SAN DIEGO (FRONTLINE MEDICAL NEWS) – Among patients with stage IB cervical cancer, deep stromal invasion and large tumor size are the two biggest factors associated with increased risk of recurrence. Higher risk-weighted surgical-pathological scores were also associated with decreased benefit of concurrent chemoradiotherapy after surgery.

Those are key findings from a Gynecologic Oncology Group (GOG) ancillary data analysis reported by Dr. Koji Matsuo at the annual meeting of the Society of Gynecologic Oncology.

“Surgery remains the mainstay of treatment for early-stage cervical cancer,” Dr. Matsuo , assistant director of the gynecologic oncology clinic at the University of Southern California, Los Angeles, said in an interview prior to the meeting. “Surgical specimen is useful to identify certain types of factors that can benefit from postoperative adjuvant therapy with concurrent chemoradiotherapy. Traditionally, tumor factors are grouped into high, intermediate, and low risk. Tumors often exhibit multiple risk factors and magnitude of significance for survival may differ across the tumor factors. In this study, we examined the effects of combination of multiple risk factors by weighing magnitude of significance for recurrence.”

The researchers analyzed data from 1,538 stage IB cervical cancer patients who underwent primary radical hysterectomy and pelvic lymphadenectomy. They used a multivariate model to examine hazard ratios associated with disease-free survival (DFS) for seven surgical-pathological risk factors: nodal metastasis, parametrial involvement, surgical margin, lymphovascular space invasion (LVSI), deep stromal invasion, large tumor, and histology. Next, they used a risk-weighted surgical-pathological score (a sum of HR scores) to determine DFS and compared it to a traditional risk factor model.

The median age of patients in the study was 41 years, the median follow-up time was 84 months, the recurrence rate was 26%, and the mortality rate was 27%.

Dr.

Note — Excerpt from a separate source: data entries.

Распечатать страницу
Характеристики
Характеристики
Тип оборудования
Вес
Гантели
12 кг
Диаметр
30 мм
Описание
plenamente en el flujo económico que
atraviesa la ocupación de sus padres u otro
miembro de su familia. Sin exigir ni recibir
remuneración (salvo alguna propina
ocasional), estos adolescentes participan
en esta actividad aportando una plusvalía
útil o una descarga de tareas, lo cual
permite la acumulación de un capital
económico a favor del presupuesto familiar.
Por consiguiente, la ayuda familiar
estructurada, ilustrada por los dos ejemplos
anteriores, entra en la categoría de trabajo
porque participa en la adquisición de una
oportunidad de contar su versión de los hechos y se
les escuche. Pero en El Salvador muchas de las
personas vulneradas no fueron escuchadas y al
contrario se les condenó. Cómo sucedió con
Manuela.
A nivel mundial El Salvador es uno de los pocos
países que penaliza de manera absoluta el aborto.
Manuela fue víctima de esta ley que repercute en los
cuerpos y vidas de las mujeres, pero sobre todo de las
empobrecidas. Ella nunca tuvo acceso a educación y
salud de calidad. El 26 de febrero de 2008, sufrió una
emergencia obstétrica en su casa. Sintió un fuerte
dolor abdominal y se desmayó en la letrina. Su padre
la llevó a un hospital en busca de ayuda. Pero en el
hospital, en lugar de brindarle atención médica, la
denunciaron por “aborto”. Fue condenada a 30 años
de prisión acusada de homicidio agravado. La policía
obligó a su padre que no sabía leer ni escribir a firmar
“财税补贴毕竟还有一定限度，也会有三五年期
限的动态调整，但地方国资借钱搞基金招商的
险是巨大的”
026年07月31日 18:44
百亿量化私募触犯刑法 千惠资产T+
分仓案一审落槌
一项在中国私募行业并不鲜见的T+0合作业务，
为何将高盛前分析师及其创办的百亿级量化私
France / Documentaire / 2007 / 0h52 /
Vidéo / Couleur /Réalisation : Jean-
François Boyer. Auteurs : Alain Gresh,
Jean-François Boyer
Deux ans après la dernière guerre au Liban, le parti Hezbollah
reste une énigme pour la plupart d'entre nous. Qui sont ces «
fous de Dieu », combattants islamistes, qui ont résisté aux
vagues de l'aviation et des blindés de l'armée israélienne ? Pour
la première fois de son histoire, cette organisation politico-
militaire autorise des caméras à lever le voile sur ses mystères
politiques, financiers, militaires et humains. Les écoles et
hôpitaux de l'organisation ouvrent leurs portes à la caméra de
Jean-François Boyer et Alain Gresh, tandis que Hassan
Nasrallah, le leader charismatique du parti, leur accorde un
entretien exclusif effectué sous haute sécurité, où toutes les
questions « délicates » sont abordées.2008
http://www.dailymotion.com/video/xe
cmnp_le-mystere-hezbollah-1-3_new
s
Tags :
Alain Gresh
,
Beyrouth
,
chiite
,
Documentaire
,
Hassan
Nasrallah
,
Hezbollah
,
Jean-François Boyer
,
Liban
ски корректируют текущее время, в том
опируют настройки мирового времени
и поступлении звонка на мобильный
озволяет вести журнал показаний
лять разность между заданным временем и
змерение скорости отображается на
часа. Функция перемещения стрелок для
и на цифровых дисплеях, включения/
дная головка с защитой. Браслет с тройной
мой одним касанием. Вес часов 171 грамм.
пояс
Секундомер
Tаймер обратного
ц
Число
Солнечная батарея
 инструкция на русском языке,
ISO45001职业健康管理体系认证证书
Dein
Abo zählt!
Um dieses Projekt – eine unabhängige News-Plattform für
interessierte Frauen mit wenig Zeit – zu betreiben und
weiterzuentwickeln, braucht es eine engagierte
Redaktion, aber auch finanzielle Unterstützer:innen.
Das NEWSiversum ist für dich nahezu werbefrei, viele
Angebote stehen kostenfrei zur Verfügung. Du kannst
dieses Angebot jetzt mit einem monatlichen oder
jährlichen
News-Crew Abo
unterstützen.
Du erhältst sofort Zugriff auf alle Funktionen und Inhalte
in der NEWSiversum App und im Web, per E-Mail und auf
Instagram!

Matsuo reported that based on the risk-weighted surgical-pathological score model, factors associated with the highest risk of recurrence were deep stromal invasion (HR 1.85), large tumor size (HR 1.81), parametrial involvement (HR 1.73), LVSI (HR 1.37), histology (HR 1.30), and nodal metastasis (HR 1.29; P less than .05 for all).

The 5-year DFS rates based on risk-weighted scores were 85.6% for score 0, 89.1% for the first quartile, 79.6% for the second quartile, 69.3% for the third quartile, and 50.2% for fourth quartile (P less than .001). A fourth-quartile score in the risk-weighted model had a significantly lower 5-year DFS rate, compared with the traditional risk factor model high-risk group (50.2% vs. 60.9%; P less than .001).

Dr. Matsuo and his associates also found that higher risk-weighted surgical-pathological scores were associated with decreased benefit of concurrent chemoradiotherapy after surgery.

“That has been the mainstay of postoperative treatment in adjuvant therapy for a group of cervical cancer with high risk of recurrence,” he said. “It is beneficial to be aware that each tumor factor has a different risk for recurrence and tumors may exhibit multiple risk factors that can be associated with decreased benefit of concurrent chemoradiotherapy after surgical treatment.”

He acknowledged certain limitations of the study, including the lack of information regarding the site of recurrence.

Dr. Matsuo reported having no financial disclosures.